"Violet, where did your headband go?" I asked my 3 year old when I picked her up from Kid's Day Out. "Oh mommy, the older boy in the class said he didn't like my hair, so I took it out". Then Christopher and the other girl told me to stop talking so much. And the other girl told me she didn't like me and didn't want to be my friend." Then we went and got a lollipop and instantly Violet was okay again.
But as Violet was talking to me about her day, my heart broke a little bit. She is this little person who now has to deal with the ins and outs of relationships. Making friends, keeping them. Dealing with criticism. Bullies. As a mom, I wanted to just to scoop her up, protect her, and show her that she is loved. But I cannot be with her every minute of every day.
As Violet was talking, I had these flashbacks to when I was a child. I was bullied. Quite a bit. I was tall, had buck teeth. Was called "Bugs Bunny" and was often called fat by the other kids in the class. I remember countless birthday parties that I wasn't invited to. In the 5th grade, my "best friend" toilet papered my house (which my poor parents had to clean up) and then called me afterwards to let me know that this was her way of saying she didn't want to be friends anymore. "Eiffel Tower". "Golly Green Giant". A few of the many names I was given during elementary school. I always have had trouble making and keeping friends. And have never been very good at moving on past the sudden shift in a relationship.
Sometimes, being a kid is tough. And for my Violet, who, like me, is as emotional as they come, all I can do is simply pray for her to grow to be a more strong and confident girl. To be able to brush off criticism and the meanness that simply exists in the world. My husband is so good at simply being himself and not letting other people's opinions get to him. I really am hoping that Violet has that strength of character, and that I can figure out how to cultivate that trait in her.
And, I truly hope that she will be fortunate enough to make and keep good friends. The kind of lifelong friends who grow and change with you. My dad has these types of friends. I remember as a teenager, almost every weekend, my father was on the phone checking in with his 2 best friends from grade school. Seriously they talked almost every week. Dad, Alex, and CW. They were thick as thieves as children and had somehow mastered the fine art of maintaining friendship, even when several states, different jobs, and different paths in life had separated them.
I was always envious of my dad in that regard.
I've been in and out of a funk for months now. A very important and longterm friendship ended abruplty. It happened so quickly, with no closure, and all of the sudden I feel like I am in the 5th grade again. It wouldn't be fair to say that this situation is the whole source of my "funk". And the more I reflect on the whole situation, the more I can see some of the mistakes I made (hindsight is 20/20). However, I feel this enormous sense sense of loss. This person doesn't want to be a part of my life anymore. They don't want to know about my day, my kids, my struggles, my successes. and more importantly, they don't want me to be a part of their life anymore. I guess I am still grieving the whole ordeal. And wishing that it could be fixed.

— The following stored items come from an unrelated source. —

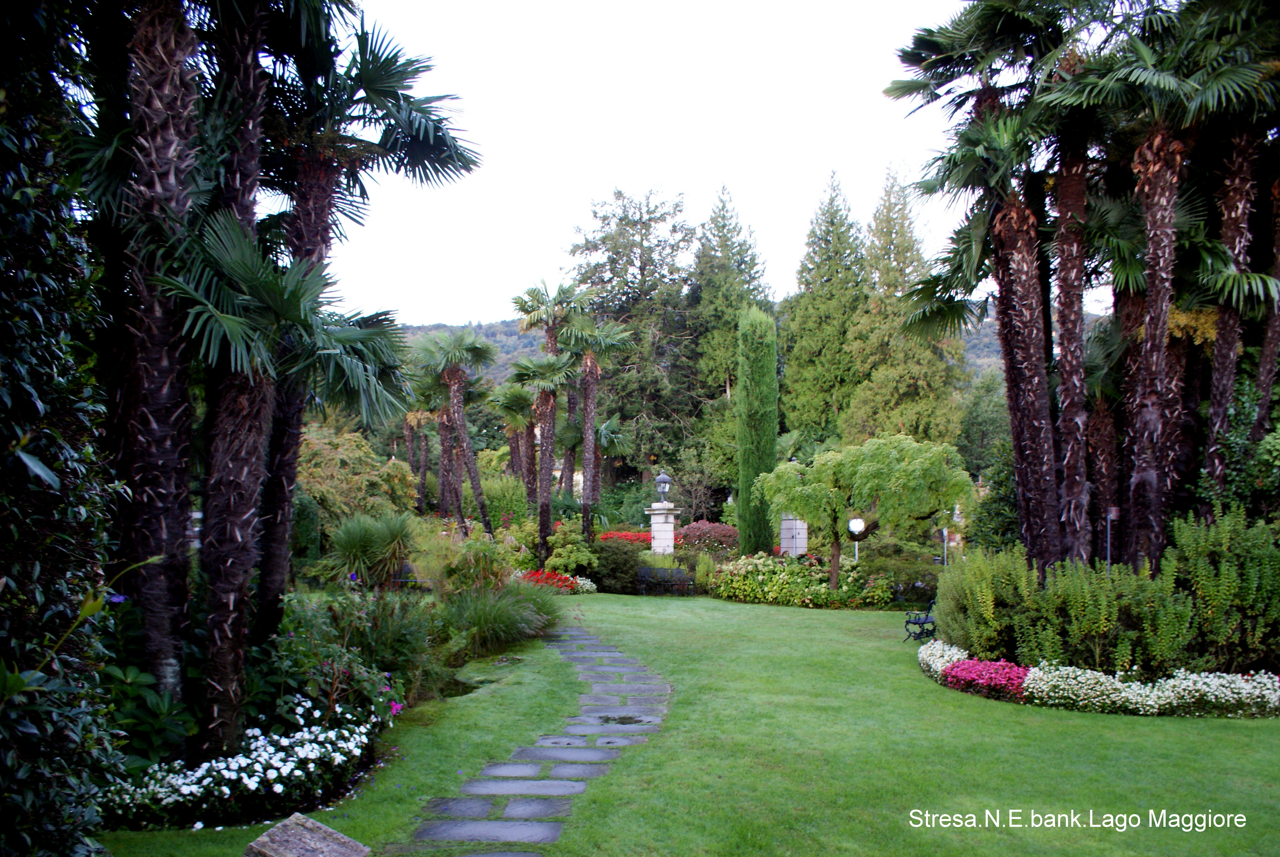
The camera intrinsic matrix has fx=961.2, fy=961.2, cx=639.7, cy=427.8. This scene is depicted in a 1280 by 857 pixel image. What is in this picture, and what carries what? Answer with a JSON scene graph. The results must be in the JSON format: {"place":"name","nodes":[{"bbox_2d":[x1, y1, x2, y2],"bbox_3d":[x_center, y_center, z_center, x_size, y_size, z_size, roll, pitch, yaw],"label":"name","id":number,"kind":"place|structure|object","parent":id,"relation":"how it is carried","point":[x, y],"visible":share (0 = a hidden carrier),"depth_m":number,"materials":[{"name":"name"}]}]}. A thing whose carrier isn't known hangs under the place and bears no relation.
{"place":"outdoors","nodes":[
{"label":"outdoors","id":0,"kind":"place"},
{"bbox_2d":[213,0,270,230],"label":"palm tree","id":1,"kind":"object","parent":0,"point":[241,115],"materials":[{"name":"brown plant"}]},
{"bbox_2d":[395,622,673,856],"label":"stone path","id":2,"kind":"structure","parent":0,"point":[580,788],"materials":[{"name":"grey stone"}]},
{"bbox_2d":[106,590,1279,856],"label":"lawn","id":3,"kind":"structure","parent":0,"point":[1096,723],"materials":[{"name":"green plant"}]},
{"bbox_2d":[634,565,691,594],"bbox_3d":[0.544,3.773,23.479,1.571,0.807,0.578,0,-3,0],"label":"bench","id":4,"kind":"object","parent":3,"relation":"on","point":[642,570],"visible":0.99,"depth_m":23.70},
{"bbox_2d":[902,597,936,643],"bbox_3d":[4.667,3.108,15.697,0.540,0.755,1.243,-1,-3,24],"label":"bench","id":5,"kind":"object","parent":3,"relation":"on","point":[915,623],"visible":0.71,"depth_m":15.48,"materials":[{"name":"black metal"}]},
{"bbox_2d":[920,628,1279,717],"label":"flower bed","id":6,"kind":"object","parent":3,"relation":"on","point":[985,663],"visible":0.6,"depth_m":10.42,"materials":[{"name":"white plant"}]},
{"bbox_2d":[916,639,970,679],"bbox_3d":[3.934,2.961,12.286,0.843,0.403,1.320,0,-3,0],"label":"white flower bed","id":7,"kind":"object","parent":6,"relation":"on","point":[938,665],"visible":0.68,"depth_m":12.20,"materials":[{"name":"white plant"}]},
{"bbox_2d":[885,0,1084,574],"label":"palm tree","id":8,"kind":"object","parent":6,"relation":"on","point":[1015,438],"visible":0.94,"depth_m":14.90,"materials":[{"name":"plant"}]},
{"bbox_2d":[935,543,1039,663],"bbox_3d":[4.761,2.368,12.948,1.563,1.619,1.713,0,-3,0],"label":"shrub","id":9,"kind":"object","parent":6,"relation":"on","point":[942,590],"visible":0.86,"depth_m":12.64,"materials":[{"name":"green plant"}]},
{"bbox_2d":[942,656,1034,699],"bbox_3d":[4.146,2.903,11.151,1.228,0.357,1.226,0,-3,0],"label":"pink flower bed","id":10,"kind":"object","parent":6,"relation":"on","point":[963,670],"visible":0.84,"depth_m":11.01,"materials":[{"name":"plant"}]},
{"bbox_2d":[1029,24,1127,572],"bbox_3d":[6.339,-1.697,14.064,2.593,8.885,2.787,0,-3,0],"label":"palm tree","id":11,"kind":"object","parent":6,"relation":"on","point":[1073,168],"visible":0.79,"depth_m":13.99,"materials":[{"name":"brown plant"}]},
{"bbox_2d":[1019,557,1189,672],"bbox_3d":[5.539,2.256,11.422,1.834,1.432,1.652,0,-3,0],"label":"shrub","id":12,"kind":"object","parent":6,"relation":"on","point":[1090,608],"visible":0.88,"depth_m":11.13,"materials":[{"name":"green plant"}]},
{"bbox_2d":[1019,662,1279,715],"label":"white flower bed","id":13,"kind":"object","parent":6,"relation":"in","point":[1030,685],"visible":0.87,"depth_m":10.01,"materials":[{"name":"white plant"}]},
{"bbox_2d":[1087,0,1278,564],"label":"palm tree","id":14,"kind":"object","parent":6,"relation":"on","point":[1161,153],"visible":0.94,"depth_m":12.87,"materials":[{"name":"brown plant"}]},
{"bbox_2d":[1167,504,1279,672],"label":"shrub","id":15,"kind":"object","parent":6,"relation":"on","point":[1198,578],"visible":0.94,"depth_m":11.18,"materials":[{"name":"green plant"}]},
{"bbox_2d":[370,307,1102,384],"label":"hill","id":16,"kind":"structure","parent":0,"point":[514,338],"materials":[{"name":"green plant"}]},
{"bbox_2d":[325,0,1171,330],"label":"sky","id":17,"kind":"structure","parent":0,"point":[825,153],"materials":[{"name":"white"}]},
{"label":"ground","id":18,"kind":"structure","parent":0},
{"bbox_2d":[0,0,129,856],"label":"large shrub","id":19,"kind":"object","parent":18,"relation":"on","point":[3,580],"visible":0.98,"depth_m":4.08,"materials":[{"name":"green plant"}]},
{"bbox_2d":[241,812,369,856],"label":"stone block","id":20,"kind":"structure","parent":18,"relation":"on","point":[316,825],"depth_m":4.62,"materials":[{"name":"grey stone"}]},
{"bbox_2d":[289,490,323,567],"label":"shrub","id":21,"kind":"object","parent":18,"relation":"on","point":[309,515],"visible":0.56,"depth_m":19.96,"materials":[{"name":"green plant"}]},
{"bbox_2d":[101,570,560,832],"bbox_3d":[-2.654,2.067,8.667,3.701,1.431,6.420,0,-3,0],"label":"garden bed","id":22,"kind":"object","parent":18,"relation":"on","point":[367,765],"visible":0.46,"depth_m":7.29,"materials":[{"name":"plant"}]},
{"bbox_2d":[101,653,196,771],"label":"shrub","id":23,"kind":"object","parent":22,"relation":"on","point":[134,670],"visible":0.54,"depth_m":6.57,"materials":[{"name":"green plant"}]},
{"bbox_2d":[112,0,203,711],"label":"palm tree","id":24,"kind":"object","parent":22,"relation":"on","point":[161,405],"visible":0.95,"depth_m":6.85,"materials":[{"name":"brown plant"}]},
{"bbox_2d":[107,695,392,828],"bbox_3d":[-2.764,2.368,6.696,1.653,0.533,2.223,0,-3,0],"label":"white flower bed","id":25,"kind":"object","parent":22,"relation":"on","point":[199,825],"visible":0.79,"depth_m":6.48,"materials":[{"name":"white plant"}]},
{"bbox_2d":[159,210,415,748],"bbox_3d":[-2.804,0.379,7.372,2.197,4.174,2.266,0,-3,0],"label":"palm tree","id":26,"kind":"object","parent":22,"relation":"on","point":[337,336],"visible":0.91,"depth_m":7.20,"materials":[{"name":"plant"}]},
{"bbox_2d":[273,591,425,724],"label":"shrub","id":27,"kind":"object","parent":22,"relation":"on","point":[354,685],"visible":0.67,"depth_m":8.52,"materials":[{"name":"green plant"}]},
{"bbox_2d":[252,2,483,623],"bbox_3d":[-3.197,-1.101,10.066,3.107,7.475,3.090,0,-3,0],"label":"palm tree","id":28,"kind":"object","parent":22,"relation":"on","point":[409,103],"visible":0.83,"depth_m":9.89,"materials":[{"name":"plant"}]},
{"bbox_2d":[324,510,417,588],"bbox_3d":[-4.130,2.146,14.950,1.926,1.782,2.026,0,-3,0],"label":"spiky plant","id":29,"kind":"object","parent":22,"relation":"on","point":[356,543],"visible":0.94,"depth_m":14.68,"materials":[{"name":"green plant"}]},
{"bbox_2d":[419,532,517,596],"bbox_3d":[-2.697,2.381,15.240,1.813,1.473,1.826,0,-3,0],"label":"shrub","id":30,"kind":"object","parent":22,"relation":"on","point":[477,573],"visible":0.76,"depth_m":14.93,"materials":[{"name":"green plant"}]},
{"bbox_2d":[440,578,558,658],"label":"ornamental grass","id":31,"kind":"structure","parent":22,"relation":"on","point":[509,625],"materials":[{"name":"green plant"}]},
{"bbox_2d":[297,424,417,526],"bbox_3d":[-8.140,2.071,26.005,3.978,4.387,4.166,-1,-3,20],"label":"tree","id":32,"kind":"object","parent":18,"relation":"on","point":[319,451],"visible":0.62,"depth_m":25.11,"materials":[{"name":"plant"}]},
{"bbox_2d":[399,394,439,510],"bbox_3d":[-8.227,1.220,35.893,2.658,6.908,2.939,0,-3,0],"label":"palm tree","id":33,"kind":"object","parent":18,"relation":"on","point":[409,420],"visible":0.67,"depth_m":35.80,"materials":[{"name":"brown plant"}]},
{"bbox_2d":[408,327,499,534],"bbox_3d":[-5.267,0.631,27.359,3.137,7.308,3.180,0,-3,0],"label":"palm tree","id":34,"kind":"object","parent":18,"relation":"on","point":[452,376],"visible":0.98,"depth_m":27.20,"materials":[{"name":"plant"}]},
{"bbox_2d":[481,474,533,529],"bbox_3d":[-4.482,2.991,31.570,2.117,3.007,2.336,0,-3,0],"label":"shrub","id":35,"kind":"object","parent":18,"relation":"on","point":[512,485],"visible":0.69,"depth_m":30.99,"materials":[{"name":"green plant"}]},
{"bbox_2d":[488,380,538,497],"bbox_3d":[-4.359,1.383,34.140,2.514,6.327,2.747,0,-3,0],"label":"palm tree","id":36,"kind":"object","parent":18,"relation":"on","point":[512,423],"visible":0.73,"depth_m":34.00,"materials":[{"name":"plant"}]},
{"bbox_2d":[509,347,579,558],"bbox_3d":[-2.670,0.896,27.376,2.456,6.721,2.585,0,-3,0],"label":"palm tree","id":37,"kind":"object","parent":18,"relation":"on","point":[547,380],"visible":0.96,"depth_m":27.17,"materials":[{"name":"plant"}]},
{"bbox_2d":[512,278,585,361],"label":"palm tree","id":38,"kind":"object","parent":18,"relation":"on","point":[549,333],"visible":0.69,"depth_m":33.25,"materials":[{"name":"plant"}]},
{"bbox_2d":[519,568,581,591],"bbox_3d":[-2.230,3.554,22.120,1.923,0.550,1.593,0,-3,0],"label":"red flower bed","id":39,"kind":"object","parent":18,"relation":"on","point":[549,575],"visible":0.54,"depth_m":22.02,"materials":[{"name":"red plant"}]},
{"bbox_2d":[544,518,598,577],"bbox_3d":[-1.798,3.277,24.902,1.569,1.822,1.657,0,-3,0],"label":"shrub","id":40,"kind":"object","parent":18,"relation":"on","point":[557,563],"visible":0.88,"depth_m":24.57,"materials":[{"name":"green plant"}]},
{"bbox_2d":[571,574,597,593],"bbox_3d":[-1.476,3.800,23.236,0.985,0.467,0.981,0,-3,0],"label":"white flower bush","id":41,"kind":"object","parent":18,"relation":"on","point":[577,580],"visible":0.7,"depth_m":23.14,"materials":[{"name":"white plant"}]},
{"bbox_2d":[560,315,633,536],"bbox_3d":[-1.521,0.367,29.801,2.728,8.262,2.859,0,-3,0],"label":"palm tree","id":42,"kind":"object","parent":18,"relation":"on","point":[589,400],"visible":0.94,"depth_m":29.64,"materials":[{"name":"brown plant"}]},
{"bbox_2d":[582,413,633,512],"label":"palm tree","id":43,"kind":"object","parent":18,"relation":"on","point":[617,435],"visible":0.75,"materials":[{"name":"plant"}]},
{"bbox_2d":[589,535,647,592],"bbox_3d":[-0.604,3.507,24.675,2.003,1.479,2.014,0,-3,0],"label":"shrub","id":44,"kind":"object","parent":18,"relation":"on","point":[632,565],"visible":0.76,"depth_m":24.10,"materials":[{"name":"green plant"}]},
{"bbox_2d":[597,529,652,543],"bbox_3d":[-0.263,3.685,29.636,2.770,0.974,1.766,0,-3,0],"label":"red flower bed","id":45,"kind":"object","parent":18,"relation":"on","point":[637,535],"visible":0.37,"depth_m":29.39,"materials":[{"name":"red plant"}]},
{"bbox_2d":[569,188,701,489],"bbox_3d":[0.038,-3.259,52.493,9.148,18.753,9.085,-2,-3,34],"label":"conifer tree","id":46,"kind":"object","parent":18,"relation":"on","point":[615,260],"visible":0.84,"depth_m":50.71,"materials":[{"name":"plant"}]},
{"bbox_2d":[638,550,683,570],"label":"shrub","id":47,"kind":"object","parent":18,"relation":"on","point":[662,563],"visible":0.57,"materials":[{"name":"green plant"}]},
{"bbox_2d":[644,501,679,553],"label":"stone pillar","id":48,"kind":"structure","parent":18,"relation":"on","point":[655,518],"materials":[{"name":"stone"}]},
{"bbox_2d":[654,470,671,501],"bbox_3d":[0.644,1.661,26.971,0.499,0.940,0.484,0,-3,0],"label":"lantern","id":49,"kind":"object","parent":48,"relation":"on","point":[662,478],"visible":0.99,"depth_m":26.86,"materials":[{"name":"metal"}]},
{"bbox_2d":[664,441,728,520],"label":"shrub","id":50,"kind":"object","parent":18,"relation":"on","point":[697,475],"visible":0.8,"depth_m":38.00,"materials":[{"name":"green plant"}]},
{"bbox_2d":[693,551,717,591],"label":"shrub","id":51,"kind":"object","parent":18,"relation":"on","point":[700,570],"visible":0.93,"depth_m":23.58,"materials":[{"name":"green plant"}]},
{"bbox_2d":[676,519,738,554],"bbox_3d":[2.065,3.570,28.797,2.653,1.629,2.062,0,-3,0],"label":"red shrub","id":52,"kind":"object","parent":18,"relation":"on","point":[727,530],"visible":0.67,"depth_m":28.35,"materials":[{"name":"red plant"}]},
{"bbox_2d":[685,187,771,438],"bbox_3d":[4.627,-3.793,51.322,7.111,18.058,7.425,0,-3,0],"label":"conifer tree","id":53,"kind":"object","parent":18,"relation":"on","point":[740,298],"visible":0.68,"depth_m":50.36,"materials":[{"name":"plant"}]},
{"bbox_2d":[736,303,779,558],"bbox_3d":[3.264,0.362,26.636,1.367,7.626,1.549,0,-3,0],"label":"cypress tree","id":54,"kind":"object","parent":18,"relation":"on","point":[772,440],"visible":0.93,"depth_m":26.25,"materials":[{"name":"green plant"}]},
{"bbox_2d":[779,512,808,557],"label":"stone pillar","id":55,"kind":"structure","parent":18,"relation":"on","point":[785,523],"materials":[{"name":"stone"}]},
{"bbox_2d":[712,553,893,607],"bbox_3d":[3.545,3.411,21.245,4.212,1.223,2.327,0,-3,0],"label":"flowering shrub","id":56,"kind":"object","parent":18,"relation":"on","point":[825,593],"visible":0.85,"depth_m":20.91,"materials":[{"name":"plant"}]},
{"bbox_2d":[780,170,871,441],"bbox_3d":[9.256,-3.560,46.038,6.098,17.417,6.384,0,-3,0],"label":"conifer tree","id":57,"kind":"object","parent":18,"relation":"on","point":[810,283],"visible":0.86,"depth_m":45.09,"materials":[{"name":"green plant"}]},
{"bbox_2d":[846,517,865,561],"bbox_3d":[5.324,3.230,23.676,0.521,1.965,0.292,0,-3,0],"label":"globe lamp","id":58,"kind":"object","parent":18,"relation":"on","point":[853,523],"visible":0.66,"depth_m":23.64,"materials":[{"name":"white glass"}]},
{"bbox_2d":[756,434,973,593],"bbox_3d":[4.882,2.043,21.038,4.571,3.846,3.502,0,-3,12],"label":"tree","id":59,"kind":"object","parent":18,"relation":"on","point":[872,475],"visible":0.99,"depth_m":20.29,"materials":[{"name":"green plant"}]},
{"bbox_2d":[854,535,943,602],"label":"shrub","id":60,"kind":"object","parent":18,"relation":"on","point":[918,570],"visible":0.63,"depth_m":22.65,"materials":[{"name":"green plant"}]},
{"bbox_2d":[844,160,969,452],"bbox_3d":[11.668,-3.372,42.812,6.305,17.190,6.481,0,-3,0],"label":"conifer tree","id":61,"kind":"object","parent":18,"relation":"on","point":[925,388],"visible":0.73,"depth_m":42.04,"materials":[{"name":"plant"}]},
{"bbox_2d":[940,526,948,566],"bbox_3d":[7.286,3.245,23.025,0.182,2.049,0.181,0,-3,0],"label":"lamp post","id":62,"kind":"object","parent":18,"relation":"on","point":[945,533],"visible":0.48,"depth_m":23.01,"materials":[{"name":"metal"}]},
{"bbox_2d":[957,369,1010,481],"bbox_3d":[16.690,1.343,45.129,4.848,8.325,5.259,0,-3,0],"label":"tree","id":63,"kind":"object","parent":18,"relation":"on","point":[985,416],"visible":0.56,"depth_m":44.38,"materials":[{"name":"green plant"}]},
{"bbox_2d":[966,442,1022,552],"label":"shrub","id":64,"kind":"object","parent":18,"relation":"on","point":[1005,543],"visible":0.49,"depth_m":21.86,"materials":[{"name":"green plant"}]},
{"bbox_2d":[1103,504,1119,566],"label":"lamp post","id":65,"kind":"object","parent":18,"relation":"on","point":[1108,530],"visible":0.52,"depth_m":13.38,"materials":[{"name":"metal"}]},
{"bbox_2d":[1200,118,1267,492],"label":"palm tree","id":66,"kind":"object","parent":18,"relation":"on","point":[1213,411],"visible":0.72,"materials":[{"name":"brown plant"}]},
{"bbox_2d":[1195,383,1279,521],"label":"shrub","id":67,"kind":"object","parent":18,"relation":"on","point":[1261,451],"visible":0.61,"depth_m":13.93,"materials":[{"name":"green plant"}]},
{"bbox_2d":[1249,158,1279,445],"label":"palm tree","id":68,"kind":"object","parent":18,"relation":"on","point":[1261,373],"visible":0.69,"depth_m":14.41,"materials":[{"name":"brown plant"}]}
]}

Seriously, the older I get, the more I realize that it doesn't get any easier, the whole relationship/friendship part of life.
As for Violet, I find myself crippled with the fear of her having to face rejection. If I could I would pull a John Travolta in Bubble Boy and just keep her safe and contained from all of the pain in the world. But being a parent is about teaching your kids how to be, and letting them go out into the world, learn, and grow on their own. Comfort them when they are down, and celebrate with them when they succeed.
My prayer for my children this morning is that they will be surrounded by great, strong, forgiving, encouraging, loving, uplifting friends. And that they will be lifelong friends.
Sorry for the long post. Just something I have been thinking about for a while.